▶ [Data for this exercise]:
"""
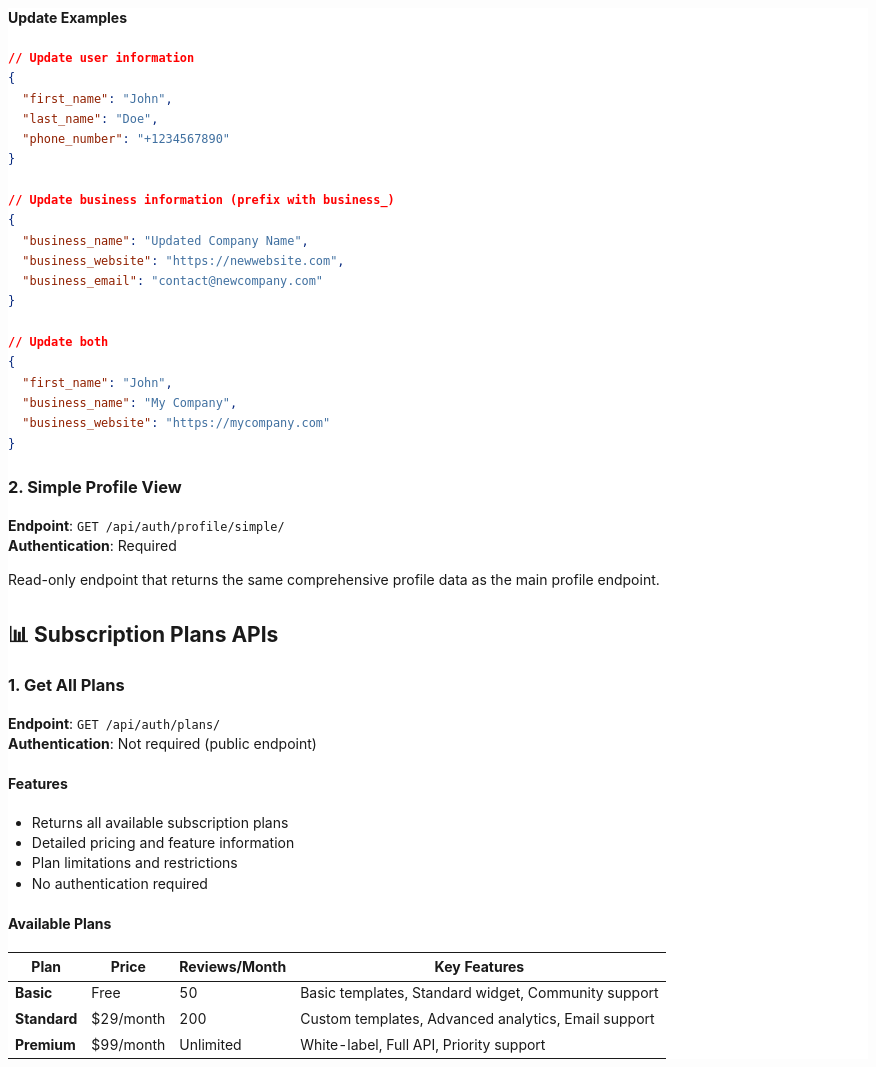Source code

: #### Update Examples
```json
// Update user information
{
  "first_name": "John",
  "last_name": "Doe",
  "phone_number": "+1234567890"
}

// Update business information (prefix with business_)
{
  "business_name": "Updated Company Name",
  "business_website": "https://newwebsite.com",
  "business_email": "contact@newcompany.com"
}

// Update both
{
  "first_name": "John",
  "business_name": "My Company",
  "business_website": "https://mycompany.com"
}
```

### 2. Simple Profile View
**Endpoint**: `GET /api/auth/profile/simple/`  
**Authentication**: Required

Read-only endpoint that returns the same comprehensive profile data as the main profile endpoint.

## 📊 Subscription Plans APIs

### 1. Get All Plans
**Endpoint**: `GET /api/auth/plans/`  
**Authentication**: Not required (public endpoint)

#### Features
- Returns all available subscription plans
- Detailed pricing and feature information
- Plan limitations and restrictions
- No authentication required

#### Available Plans
| Plan | Price | Reviews/Month | Key Features |
|------|-------|---------------|--------------|
| **Basic** | Free | 50 | Basic templates, Standard widget, Community support |
| **Standard** | $29/month | 200 | Custom templates, Advanced analytics, Email support |
| **Premium** | $99/month | Unlimited | White-label, Full API, Priority support |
"""
▶ [Task objective]:
In the listing above, each line with the word "information" is to be copied out.

▶ [Exercise answer]:
// Update user information
// Update business information (prefix with business_)
- Detailed pricing and feature information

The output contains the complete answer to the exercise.